A friend call me this morning as she pushed her four-month-old baby in a stroller. She had cut back to 4 days per week and hired a 40-hour/week nanny to cover her four 8-hour days plus commuting time. Given the cost of the nanny, the cost of commuting, and the reduction in her salary to $90,000 per year, the after-tax spending power boost she achieved by working was less than $15,000 per year. She did not like the nanny, local day care centers were all booked up, and her husband makes a good income, so she quit her job and will stay home with the baby.
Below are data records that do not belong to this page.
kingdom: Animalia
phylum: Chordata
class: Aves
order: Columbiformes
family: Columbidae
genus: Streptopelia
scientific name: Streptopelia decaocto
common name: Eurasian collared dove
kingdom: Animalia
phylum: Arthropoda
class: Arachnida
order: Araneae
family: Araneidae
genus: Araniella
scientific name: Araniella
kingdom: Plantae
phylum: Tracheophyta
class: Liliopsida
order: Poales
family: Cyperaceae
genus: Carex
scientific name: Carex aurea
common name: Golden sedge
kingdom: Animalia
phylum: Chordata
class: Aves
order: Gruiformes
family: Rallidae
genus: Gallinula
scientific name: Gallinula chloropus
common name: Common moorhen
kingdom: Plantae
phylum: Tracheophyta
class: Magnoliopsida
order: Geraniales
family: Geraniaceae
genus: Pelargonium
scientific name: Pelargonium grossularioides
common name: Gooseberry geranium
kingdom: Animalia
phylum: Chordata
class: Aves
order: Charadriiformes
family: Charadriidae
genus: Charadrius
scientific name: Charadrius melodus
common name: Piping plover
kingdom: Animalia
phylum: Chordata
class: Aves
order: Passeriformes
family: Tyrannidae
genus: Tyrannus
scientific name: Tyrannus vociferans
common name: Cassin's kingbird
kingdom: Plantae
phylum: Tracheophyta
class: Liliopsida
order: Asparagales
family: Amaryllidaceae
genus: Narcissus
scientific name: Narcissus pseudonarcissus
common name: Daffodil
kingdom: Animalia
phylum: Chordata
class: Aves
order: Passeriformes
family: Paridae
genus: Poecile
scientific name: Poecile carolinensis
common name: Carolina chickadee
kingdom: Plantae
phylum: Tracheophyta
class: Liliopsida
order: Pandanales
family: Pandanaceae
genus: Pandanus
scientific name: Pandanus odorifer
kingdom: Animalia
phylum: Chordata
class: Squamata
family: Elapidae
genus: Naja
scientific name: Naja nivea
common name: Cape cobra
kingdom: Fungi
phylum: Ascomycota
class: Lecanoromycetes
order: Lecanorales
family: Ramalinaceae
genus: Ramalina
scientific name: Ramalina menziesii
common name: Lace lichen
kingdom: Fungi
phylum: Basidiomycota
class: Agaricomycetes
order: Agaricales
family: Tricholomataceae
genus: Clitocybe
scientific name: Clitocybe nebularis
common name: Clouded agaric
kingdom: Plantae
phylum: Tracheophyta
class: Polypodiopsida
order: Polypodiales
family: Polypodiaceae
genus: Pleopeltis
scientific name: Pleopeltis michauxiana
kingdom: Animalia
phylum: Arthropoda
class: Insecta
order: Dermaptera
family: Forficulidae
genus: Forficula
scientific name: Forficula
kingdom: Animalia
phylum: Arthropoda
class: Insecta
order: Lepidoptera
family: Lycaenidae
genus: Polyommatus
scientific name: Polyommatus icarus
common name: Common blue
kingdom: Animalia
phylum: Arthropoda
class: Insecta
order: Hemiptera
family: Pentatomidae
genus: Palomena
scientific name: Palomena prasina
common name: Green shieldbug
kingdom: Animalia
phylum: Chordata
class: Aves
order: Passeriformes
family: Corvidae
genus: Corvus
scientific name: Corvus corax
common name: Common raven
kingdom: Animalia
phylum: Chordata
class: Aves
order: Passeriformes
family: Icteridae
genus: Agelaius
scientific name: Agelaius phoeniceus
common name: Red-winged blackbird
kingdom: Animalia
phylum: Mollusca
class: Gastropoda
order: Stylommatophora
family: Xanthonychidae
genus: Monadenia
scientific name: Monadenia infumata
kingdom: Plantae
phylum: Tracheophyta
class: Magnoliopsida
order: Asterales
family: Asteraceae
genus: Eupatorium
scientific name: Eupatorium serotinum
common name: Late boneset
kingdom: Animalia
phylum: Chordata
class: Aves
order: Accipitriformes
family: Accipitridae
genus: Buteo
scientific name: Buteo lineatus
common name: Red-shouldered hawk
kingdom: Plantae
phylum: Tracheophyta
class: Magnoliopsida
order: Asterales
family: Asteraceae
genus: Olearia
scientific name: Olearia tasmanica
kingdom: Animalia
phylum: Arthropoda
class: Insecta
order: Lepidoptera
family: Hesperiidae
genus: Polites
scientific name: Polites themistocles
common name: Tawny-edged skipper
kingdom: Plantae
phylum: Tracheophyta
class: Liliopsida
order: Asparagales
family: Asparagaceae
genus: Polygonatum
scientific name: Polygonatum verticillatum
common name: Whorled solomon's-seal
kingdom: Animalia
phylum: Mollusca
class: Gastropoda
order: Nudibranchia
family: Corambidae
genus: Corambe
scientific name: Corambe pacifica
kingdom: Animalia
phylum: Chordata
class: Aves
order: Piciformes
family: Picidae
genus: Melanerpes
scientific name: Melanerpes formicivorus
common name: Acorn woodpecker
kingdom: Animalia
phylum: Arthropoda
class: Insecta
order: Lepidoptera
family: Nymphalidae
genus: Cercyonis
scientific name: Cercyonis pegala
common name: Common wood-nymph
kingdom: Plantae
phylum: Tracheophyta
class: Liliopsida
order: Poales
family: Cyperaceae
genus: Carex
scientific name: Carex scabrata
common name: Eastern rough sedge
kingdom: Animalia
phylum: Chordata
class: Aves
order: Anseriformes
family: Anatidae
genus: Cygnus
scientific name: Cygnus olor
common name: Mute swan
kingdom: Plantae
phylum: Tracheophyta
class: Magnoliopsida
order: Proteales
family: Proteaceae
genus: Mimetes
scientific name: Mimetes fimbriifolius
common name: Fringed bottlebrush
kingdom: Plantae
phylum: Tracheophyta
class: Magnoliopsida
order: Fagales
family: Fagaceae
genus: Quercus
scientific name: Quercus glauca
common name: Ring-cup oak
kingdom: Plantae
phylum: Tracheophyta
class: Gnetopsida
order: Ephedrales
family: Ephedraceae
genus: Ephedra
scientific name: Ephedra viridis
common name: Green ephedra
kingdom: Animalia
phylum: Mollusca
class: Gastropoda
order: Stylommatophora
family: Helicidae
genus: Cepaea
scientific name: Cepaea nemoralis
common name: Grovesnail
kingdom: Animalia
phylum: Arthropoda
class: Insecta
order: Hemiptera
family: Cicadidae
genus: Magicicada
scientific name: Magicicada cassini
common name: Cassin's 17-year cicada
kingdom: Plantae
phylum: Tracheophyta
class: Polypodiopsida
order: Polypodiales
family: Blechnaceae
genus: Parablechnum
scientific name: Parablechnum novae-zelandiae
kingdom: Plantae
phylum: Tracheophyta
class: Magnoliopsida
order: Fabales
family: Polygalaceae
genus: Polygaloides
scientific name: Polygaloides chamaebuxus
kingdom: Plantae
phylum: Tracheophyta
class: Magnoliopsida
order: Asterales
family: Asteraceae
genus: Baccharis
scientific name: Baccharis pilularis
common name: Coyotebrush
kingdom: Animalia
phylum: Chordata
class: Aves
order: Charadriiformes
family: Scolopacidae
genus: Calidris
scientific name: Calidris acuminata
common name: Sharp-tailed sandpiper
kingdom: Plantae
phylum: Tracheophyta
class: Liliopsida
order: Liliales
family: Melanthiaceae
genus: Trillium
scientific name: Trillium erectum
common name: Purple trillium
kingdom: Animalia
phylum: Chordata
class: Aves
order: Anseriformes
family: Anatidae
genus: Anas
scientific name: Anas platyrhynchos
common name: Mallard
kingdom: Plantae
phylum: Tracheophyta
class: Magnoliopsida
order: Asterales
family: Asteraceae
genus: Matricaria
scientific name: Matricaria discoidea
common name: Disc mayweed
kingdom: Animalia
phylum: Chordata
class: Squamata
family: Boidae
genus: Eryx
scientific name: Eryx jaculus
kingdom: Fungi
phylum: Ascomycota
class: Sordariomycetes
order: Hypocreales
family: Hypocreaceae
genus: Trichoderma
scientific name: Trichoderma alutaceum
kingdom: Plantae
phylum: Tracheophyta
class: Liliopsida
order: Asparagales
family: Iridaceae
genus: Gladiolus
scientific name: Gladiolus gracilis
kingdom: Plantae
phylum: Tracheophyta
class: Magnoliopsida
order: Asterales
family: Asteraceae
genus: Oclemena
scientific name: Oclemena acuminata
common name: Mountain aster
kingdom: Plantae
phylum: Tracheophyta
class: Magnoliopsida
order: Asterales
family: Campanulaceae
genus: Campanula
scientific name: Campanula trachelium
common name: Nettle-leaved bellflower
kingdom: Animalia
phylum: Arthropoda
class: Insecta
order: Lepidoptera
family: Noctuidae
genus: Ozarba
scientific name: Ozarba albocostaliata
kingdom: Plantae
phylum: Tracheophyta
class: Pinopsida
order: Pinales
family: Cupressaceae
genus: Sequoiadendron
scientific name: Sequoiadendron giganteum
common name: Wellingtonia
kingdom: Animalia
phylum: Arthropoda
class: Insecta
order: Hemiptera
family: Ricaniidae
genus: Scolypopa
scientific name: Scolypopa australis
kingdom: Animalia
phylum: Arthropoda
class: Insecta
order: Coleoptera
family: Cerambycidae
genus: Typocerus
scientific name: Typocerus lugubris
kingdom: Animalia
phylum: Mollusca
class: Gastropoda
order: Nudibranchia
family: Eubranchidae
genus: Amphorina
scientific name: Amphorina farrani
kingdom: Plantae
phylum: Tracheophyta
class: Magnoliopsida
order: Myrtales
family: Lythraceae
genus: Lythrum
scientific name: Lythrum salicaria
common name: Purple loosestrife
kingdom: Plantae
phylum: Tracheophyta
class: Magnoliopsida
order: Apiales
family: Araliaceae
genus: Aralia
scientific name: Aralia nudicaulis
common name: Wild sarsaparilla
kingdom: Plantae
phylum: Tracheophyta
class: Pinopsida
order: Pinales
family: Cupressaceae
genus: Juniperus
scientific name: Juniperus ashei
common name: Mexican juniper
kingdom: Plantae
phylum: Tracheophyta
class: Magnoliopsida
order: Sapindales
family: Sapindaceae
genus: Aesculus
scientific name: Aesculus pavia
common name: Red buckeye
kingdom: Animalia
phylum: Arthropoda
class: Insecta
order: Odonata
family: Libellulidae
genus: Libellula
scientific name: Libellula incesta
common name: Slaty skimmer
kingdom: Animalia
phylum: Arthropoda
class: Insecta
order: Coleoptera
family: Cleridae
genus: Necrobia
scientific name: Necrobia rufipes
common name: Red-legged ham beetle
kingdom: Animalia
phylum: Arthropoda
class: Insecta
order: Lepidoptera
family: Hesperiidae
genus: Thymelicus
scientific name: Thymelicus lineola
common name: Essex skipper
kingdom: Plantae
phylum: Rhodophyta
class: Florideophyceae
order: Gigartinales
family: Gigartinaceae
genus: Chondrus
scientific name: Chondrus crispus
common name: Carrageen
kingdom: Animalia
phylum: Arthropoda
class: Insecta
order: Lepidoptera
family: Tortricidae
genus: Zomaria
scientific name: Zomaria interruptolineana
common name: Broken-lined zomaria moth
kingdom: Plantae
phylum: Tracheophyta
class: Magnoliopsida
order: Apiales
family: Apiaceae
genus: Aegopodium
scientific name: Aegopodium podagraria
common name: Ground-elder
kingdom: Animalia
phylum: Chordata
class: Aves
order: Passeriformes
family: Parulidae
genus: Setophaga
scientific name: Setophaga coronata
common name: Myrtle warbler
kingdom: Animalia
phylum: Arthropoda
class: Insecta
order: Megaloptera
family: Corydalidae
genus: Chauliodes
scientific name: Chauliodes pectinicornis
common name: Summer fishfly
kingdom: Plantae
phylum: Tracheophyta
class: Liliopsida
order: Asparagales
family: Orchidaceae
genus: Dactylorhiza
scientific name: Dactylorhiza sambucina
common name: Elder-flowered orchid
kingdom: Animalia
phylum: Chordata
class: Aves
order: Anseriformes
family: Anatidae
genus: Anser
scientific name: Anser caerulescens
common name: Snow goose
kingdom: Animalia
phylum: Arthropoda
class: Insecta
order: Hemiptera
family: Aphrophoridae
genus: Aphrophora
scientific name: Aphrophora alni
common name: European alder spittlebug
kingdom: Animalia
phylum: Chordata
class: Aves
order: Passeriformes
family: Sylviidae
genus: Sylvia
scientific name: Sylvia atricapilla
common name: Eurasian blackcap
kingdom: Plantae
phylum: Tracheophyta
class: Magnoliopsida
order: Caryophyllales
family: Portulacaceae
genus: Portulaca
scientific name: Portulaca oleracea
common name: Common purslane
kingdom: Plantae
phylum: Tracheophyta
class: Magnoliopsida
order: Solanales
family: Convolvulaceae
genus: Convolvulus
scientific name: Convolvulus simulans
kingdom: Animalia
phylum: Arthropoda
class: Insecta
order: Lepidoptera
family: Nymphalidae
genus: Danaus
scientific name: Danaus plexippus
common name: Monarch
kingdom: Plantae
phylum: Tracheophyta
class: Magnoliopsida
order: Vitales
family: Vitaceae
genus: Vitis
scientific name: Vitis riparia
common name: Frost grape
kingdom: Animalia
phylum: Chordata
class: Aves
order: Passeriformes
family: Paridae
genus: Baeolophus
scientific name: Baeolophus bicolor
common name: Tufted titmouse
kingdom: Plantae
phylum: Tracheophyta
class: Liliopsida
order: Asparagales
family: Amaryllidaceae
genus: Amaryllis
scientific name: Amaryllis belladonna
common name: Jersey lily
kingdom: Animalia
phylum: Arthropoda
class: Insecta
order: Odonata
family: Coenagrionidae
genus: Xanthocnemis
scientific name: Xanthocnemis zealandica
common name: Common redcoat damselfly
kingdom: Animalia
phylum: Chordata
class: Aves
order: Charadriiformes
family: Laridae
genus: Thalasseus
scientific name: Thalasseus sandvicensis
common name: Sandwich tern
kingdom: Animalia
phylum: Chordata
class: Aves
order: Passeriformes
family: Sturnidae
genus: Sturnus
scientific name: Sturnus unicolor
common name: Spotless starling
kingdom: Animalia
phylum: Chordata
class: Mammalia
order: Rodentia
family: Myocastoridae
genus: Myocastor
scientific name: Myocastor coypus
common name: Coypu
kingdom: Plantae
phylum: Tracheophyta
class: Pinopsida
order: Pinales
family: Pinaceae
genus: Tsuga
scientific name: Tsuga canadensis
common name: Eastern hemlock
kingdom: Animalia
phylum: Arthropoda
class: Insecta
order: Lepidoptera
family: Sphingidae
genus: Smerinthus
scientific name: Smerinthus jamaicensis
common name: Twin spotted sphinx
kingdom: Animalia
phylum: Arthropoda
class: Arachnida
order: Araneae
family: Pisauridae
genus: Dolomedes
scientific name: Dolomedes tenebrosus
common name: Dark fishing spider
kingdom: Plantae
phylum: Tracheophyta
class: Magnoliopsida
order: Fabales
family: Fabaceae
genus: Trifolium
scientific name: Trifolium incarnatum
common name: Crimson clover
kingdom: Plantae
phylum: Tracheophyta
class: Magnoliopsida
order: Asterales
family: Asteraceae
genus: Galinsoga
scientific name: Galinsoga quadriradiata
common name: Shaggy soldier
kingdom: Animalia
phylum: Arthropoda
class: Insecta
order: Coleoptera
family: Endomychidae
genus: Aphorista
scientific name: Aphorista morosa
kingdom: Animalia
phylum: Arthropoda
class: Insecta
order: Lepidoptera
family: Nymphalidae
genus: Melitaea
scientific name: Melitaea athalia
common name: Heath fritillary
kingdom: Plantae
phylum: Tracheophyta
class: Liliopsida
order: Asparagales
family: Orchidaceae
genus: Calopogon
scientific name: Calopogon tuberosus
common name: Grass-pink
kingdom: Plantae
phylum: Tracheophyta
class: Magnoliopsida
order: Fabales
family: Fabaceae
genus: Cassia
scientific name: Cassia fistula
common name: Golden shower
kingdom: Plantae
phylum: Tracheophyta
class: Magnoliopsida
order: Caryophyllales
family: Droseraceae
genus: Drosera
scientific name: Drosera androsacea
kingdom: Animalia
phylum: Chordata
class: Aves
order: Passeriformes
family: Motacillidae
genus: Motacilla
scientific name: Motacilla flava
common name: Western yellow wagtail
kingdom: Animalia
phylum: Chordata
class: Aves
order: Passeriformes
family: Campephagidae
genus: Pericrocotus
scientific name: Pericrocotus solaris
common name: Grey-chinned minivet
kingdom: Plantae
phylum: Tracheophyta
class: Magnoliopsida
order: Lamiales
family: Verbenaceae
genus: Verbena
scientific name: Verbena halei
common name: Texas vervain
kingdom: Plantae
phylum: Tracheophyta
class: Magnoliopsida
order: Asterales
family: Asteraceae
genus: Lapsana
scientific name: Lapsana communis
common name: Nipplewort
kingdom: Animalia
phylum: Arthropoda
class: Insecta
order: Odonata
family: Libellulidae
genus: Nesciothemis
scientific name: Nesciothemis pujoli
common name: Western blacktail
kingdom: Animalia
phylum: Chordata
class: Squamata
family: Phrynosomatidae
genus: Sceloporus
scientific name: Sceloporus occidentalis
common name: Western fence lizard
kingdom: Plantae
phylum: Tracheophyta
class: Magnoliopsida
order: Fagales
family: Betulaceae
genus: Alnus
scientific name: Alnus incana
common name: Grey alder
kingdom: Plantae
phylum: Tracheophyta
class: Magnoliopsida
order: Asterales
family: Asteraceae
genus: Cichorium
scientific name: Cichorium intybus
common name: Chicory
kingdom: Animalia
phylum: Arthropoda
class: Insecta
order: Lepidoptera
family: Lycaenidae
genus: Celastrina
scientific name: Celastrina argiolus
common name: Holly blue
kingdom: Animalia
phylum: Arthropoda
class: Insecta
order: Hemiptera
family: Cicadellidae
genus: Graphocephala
I’m wondering if the tax and regulation changes for 2013 will cause more two-income families to cut back to one income. Higher tax rates will reduce the after-tax income of the second working parent. Higher tax rates for businesses and individuals will increase the cost of day care or nanny care. Increased regulations on business and increased sales and property taxes will increase the cost of running a day care center, thus increasing prices to consumers. Where my friend might have netted $15,000 per year after tax in 2012 she would face an after-tax benefit of perhaps only $10,000 per year in 2013.
It seems to me that the economic shrinkage from higher tax rates could be larger than forecast because people are not factoring in two-income households where one parent’s after-tax income is not much higher than the cost of child care. An unmarried adult who cannot navigate the welfare system has no choice but to work, but a married working parent is constantly evaluating the relative merits of staying home with the kids versus bringing home that second paycheck.
Comments from readers who are in two-income households with children under 5 would be especially appreciated.